What it is not . . . is leadership

Leadership requires a kind of maturity and courage to do the right thing when it needs to be done. It is an essential quality that this President obviously lacks.

I agree with Renee. This administration lacks basic leadership. Leadership is what Obama promised to bring and has failed to do so. If he was someone I had hired to do the job, I would fire him. But I can't do that. I can only wait till the next election cycle and write him off. I have to find someone who CAN lead. Them I'll hire.

The aggravating point about this president, is that, apparently, he can be both a strong Administration that controls the agenda for issues that he really wants to pass, and a weak Administration that keeps its head down and does what it is told.

This is what a centrist Democrat does: bait-and-switch.

When there is legislation that it really supports, though not what it campaigned upon--what did he campaign upon that he hasn't deserted?--it gets though.

When there is something he doesn't really care about, there is that refrain, echoed by so many of his supporters that, well, Obama may well not truly be a weak president, but the presidency itself is a weak institution.

George Bush, while he didn't get everything he wanted, the privatization of social security comes to mind, he did get a lot, including all those things good Democrats, including Obama, complained about and campaigned against.

But now, they are what good Democrats, including Obama, now support: torture, surveillance, extra-judicial killings, Guantanamo, military commissions. And a sleight of hand on matters like DADT and, of course, ENDA.

It was curious to me that Barnes referred to the ENDA of 1997, which, of course, was not inclusive.

Maybe there is some nostalgia for the days when trans** people were so conveniently not part of this discourse? We have seen this rear its very ugly head not so long ago, and, if it really is the Congress that runs legislation, how confident can anyone really be of Barney Frank?

It is an Administration that simply understands that no LGBT-Bill can pass the US Senate. None.

As a result we see a few charades and casual efforts, but pragmatist Obama knows he can't pass the Senate and he isn't going to force the issue and just end up looking like he lost. Pragmatists worry more about their "Resume," than any actual results. (Elena Kagan is a good example of a pragmatist. She's never actually done anything and has hardly said or published anything, but wow... what a Resume).

Given what a loss the Democrats expect to take in the Congress and in particular the Senate in 2012, if you are correct that it's all a matter of the Congress, well there's really not much point in worrying about LGBT rights of the next half dozen years or so, since we're pretty much screwed in any case.

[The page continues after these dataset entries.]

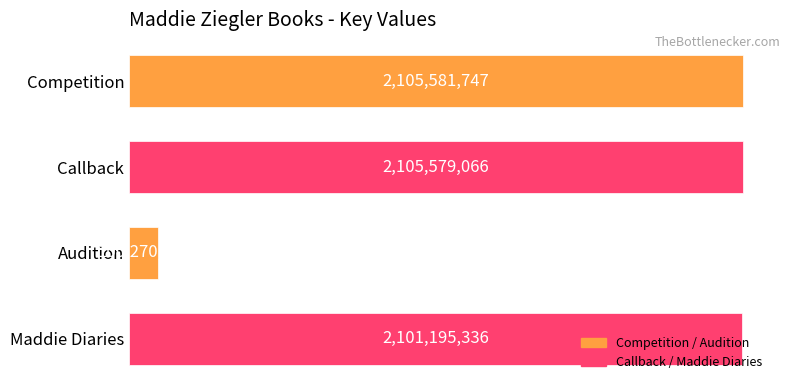

Are the bars horizontal?

Yes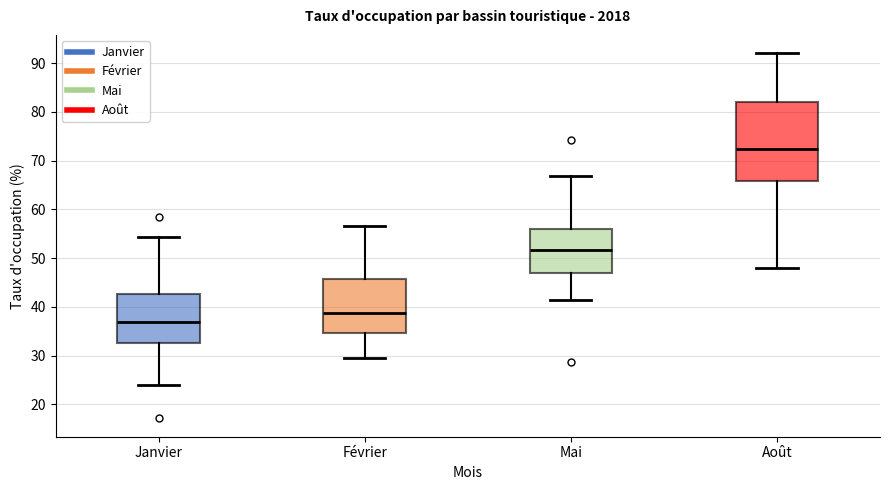

Reading left to right, read every box against the y-axis: the position of its median line, the range the box covers, and the ends of its whiskers. The values are not printed on the chart, so give them approximately, as read against the axis.

Janvier: median 37, box 33 to 43, whiskers 24 to 54
Février: median 39, box 35 to 46, whiskers 29 to 57
Mai: median 52, box 47 to 56, whiskers 41 to 67
Août: median 72, box 66 to 82, whiskers 48 to 92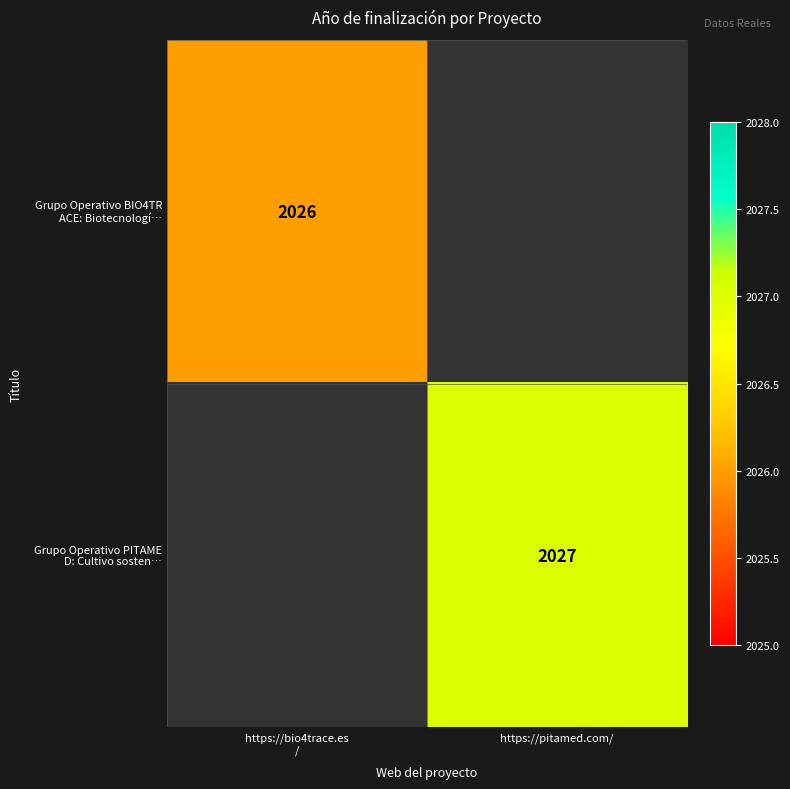

How many distinct data groups are displayed?

2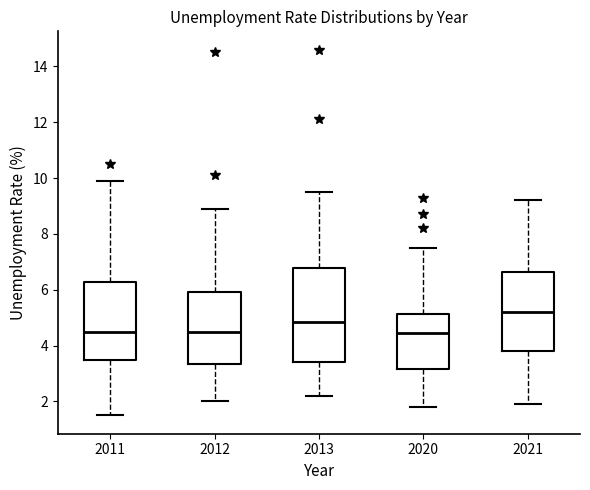

Reading left to right, transcribe this box plot: for each box, give where its median line is, the range the box spans, and where its two whiskers end, as read against the y-axis. The values are not printed on the chart, so give them approximately, as read against the axis.

2011: median 4.6, box 3.6 to 6.2, whiskers 1.6 to 10.0
2012: median 4.6, box 3.4 to 6.0, whiskers 2.0 to 9.0
2013: median 4.8, box 3.4 to 6.8, whiskers 2.2 to 9.6
2020: median 4.4, box 3.2 to 5.2, whiskers 1.8 to 7.6
2021: median 5.2, box 3.8 to 6.6, whiskers 2.0 to 9.2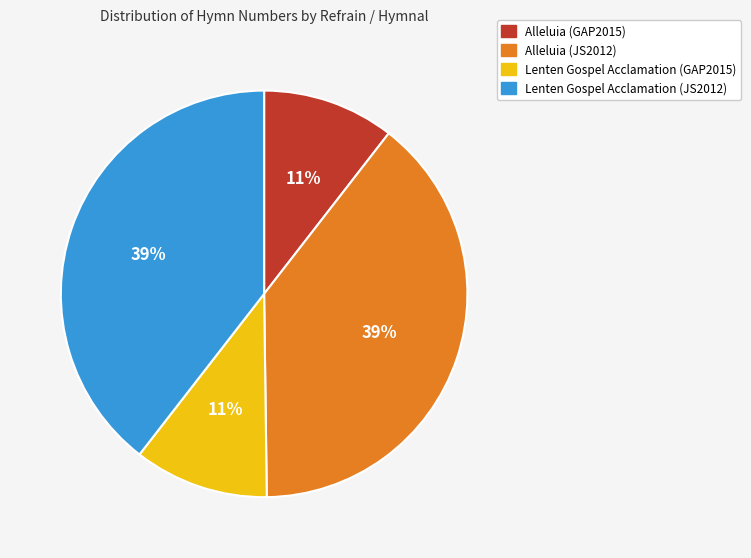

To the nearest percent, what percentage of the pie is Alleluia (GAP2015)?

11%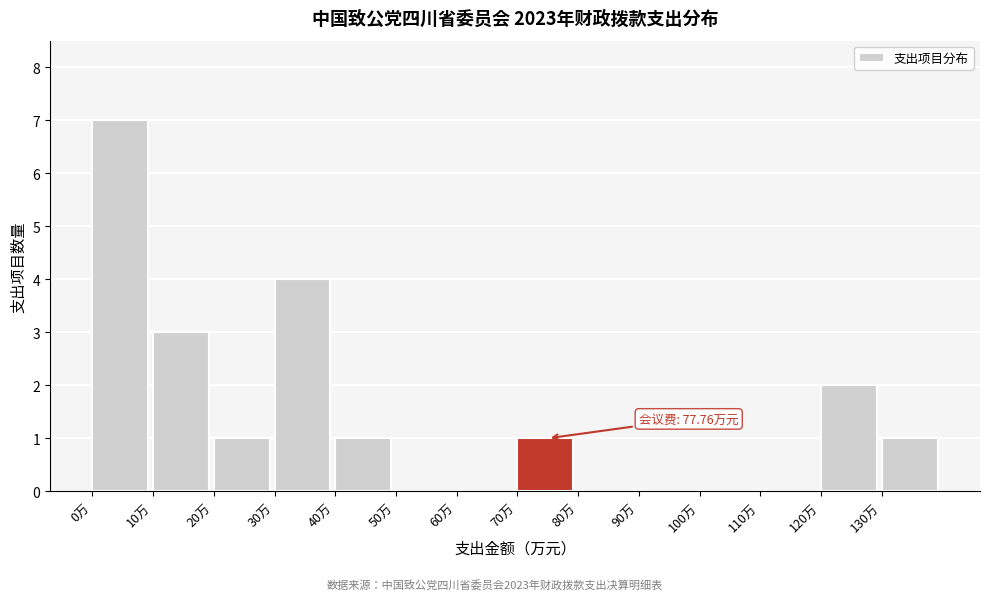

Which range on the x-axis has the tallest bar?

0 to 10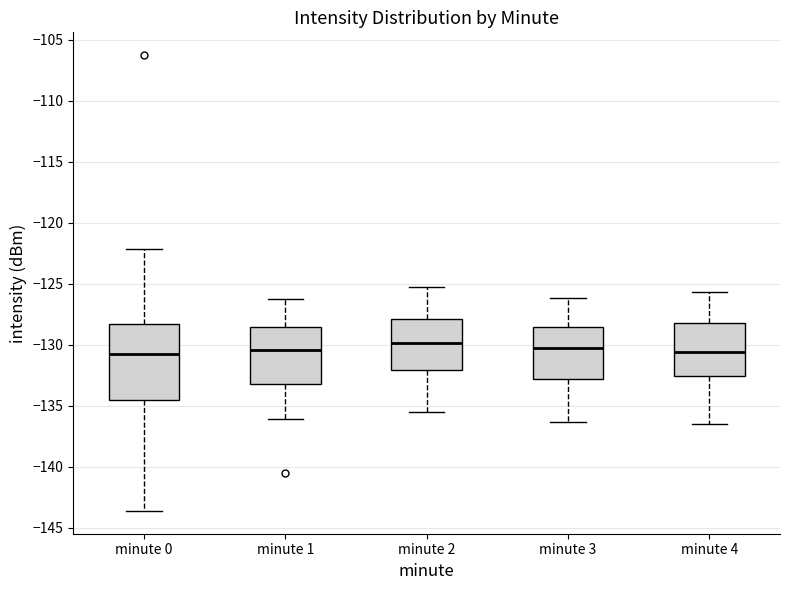

Reading left to right, transcribe this box plot: for each box, give where its median line is, the range the box spans, and where its two whiskers end, as read against the y-axis. The values are not printed on the chart, so give them approximately, as read against the axis.

minute 0: median -131.0, box -134.5 to -128.5, whiskers -143.5 to -122.0
minute 1: median -130.5, box -133.0 to -128.5, whiskers -136.0 to -126.0
minute 2: median -130.0, box -132.0 to -128.0, whiskers -135.5 to -125.5
minute 3: median -130.5, box -133.0 to -128.5, whiskers -136.5 to -126.0
minute 4: median -130.5, box -132.5 to -128.0, whiskers -136.5 to -125.5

Or at least, it seems to me, that would be the logical conclusion to draw from your line of reasoning. Yeah?

Yes - it's 1994 all over again.

Well, the only option is to educate our fellow citizens and ASK them to support us. Most will. Demonstrate that with polling (in States) and we then own those Senators AND their votes.

We need a majority of support in +37 States. Today, we have 27 states. We'll never get Oklahoma, Alabama and a few other Southern (and very religious) States, but fuck em. We don't need them to win.

I'm sure that whatever happens, he'll give a really great speech about it.